Uncovering Raw Data From Percentages
When organizations release data but redact or suppress certain parts of it, like information pertaining to small subgroups, some information they reveal can let viewers infer the information that was hidden. One of the things that can give away what they were trying to keep secret is percentages. If you have the percentage of a group that's in some category, and you also have the total size of that group (the denominator), it’s possible to derive the number in that category (the numerator). For instance, if you know that there are 10 people in a group, and 30% of them are employed, you can figure out that 3 of them are employed.
And this does happen. In a recent data release from the Office of the State Superintendent of Education (OSSE) in the District of Columbia of test scores at the school (and grade) level, it was possible to infer some redacted counts (numerators) by using the total count (or denominators, which were not intentionally given but could be determined), and the percentage variables.
But even without the denominator, can you use just the percentage to figure out both the numerator and the denominator? Sometimes! How often you'll be able to do that with redacted data is a function of two things: how much has the percentage been rounded and what is the possible range of the denominator - that is, how big might the total group be? In general, the bigger the denominator might be and the more rounded the percentage, the less this is something you need to worry about.

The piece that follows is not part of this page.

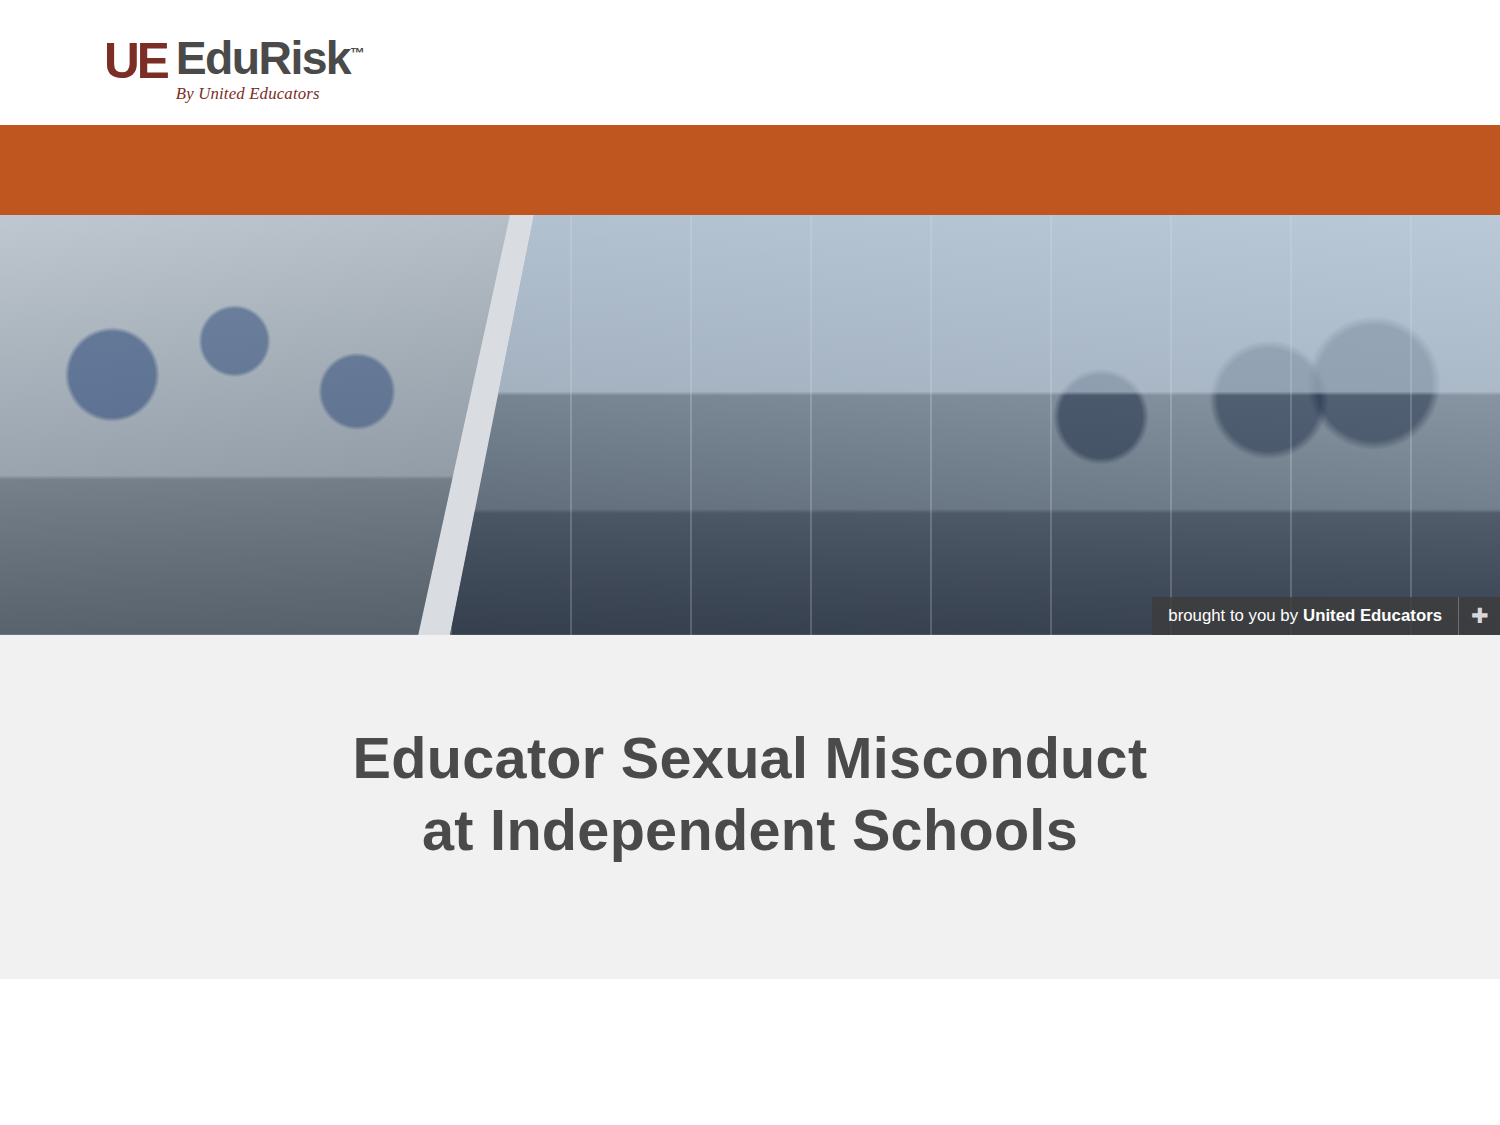UE EduRisk™ By United Educators
brought to you by United Educators ✚
Educator Sexual Misconduct at Independent Schools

For instance, to go back to the DC standardized test data example, let’s say that we’re trying to figure out the number of students from a certain grade who passed a test, and also the total number of students in that grade who took it. We know that the denominator can’t be bigger than 100 because that’s the total number of students at the school who took the test. If the data is rounded to four digits (like .1056, or 10.56%), then about 45% of the time, we’ll be able to go from the percentage given to a numerator and denominator, because there will be only one possible combination of numbers that will give you that percentage. For instance, there is only one possible pair of integers with a denominator of 100 or below that will get you to 25.77%, 25.51%, 25.25%, or 99%.
However, as the possible denominators (or total group sizes) get higher, it takes more digits to unredact data.
For instance, if the denominator might be as big as 1,000, we'd need six digits, like .105555 or 10.5555%, to be able to identify the numerator and denominator about 45% of the time. And you can't get higher than about 45% no matter how many digits you have access to because of equivalent fractions: one-third is the same as two-sixths or three-ninths no matter how precise your percentage is because that’s what the concept of ‘equivalent’ refers to.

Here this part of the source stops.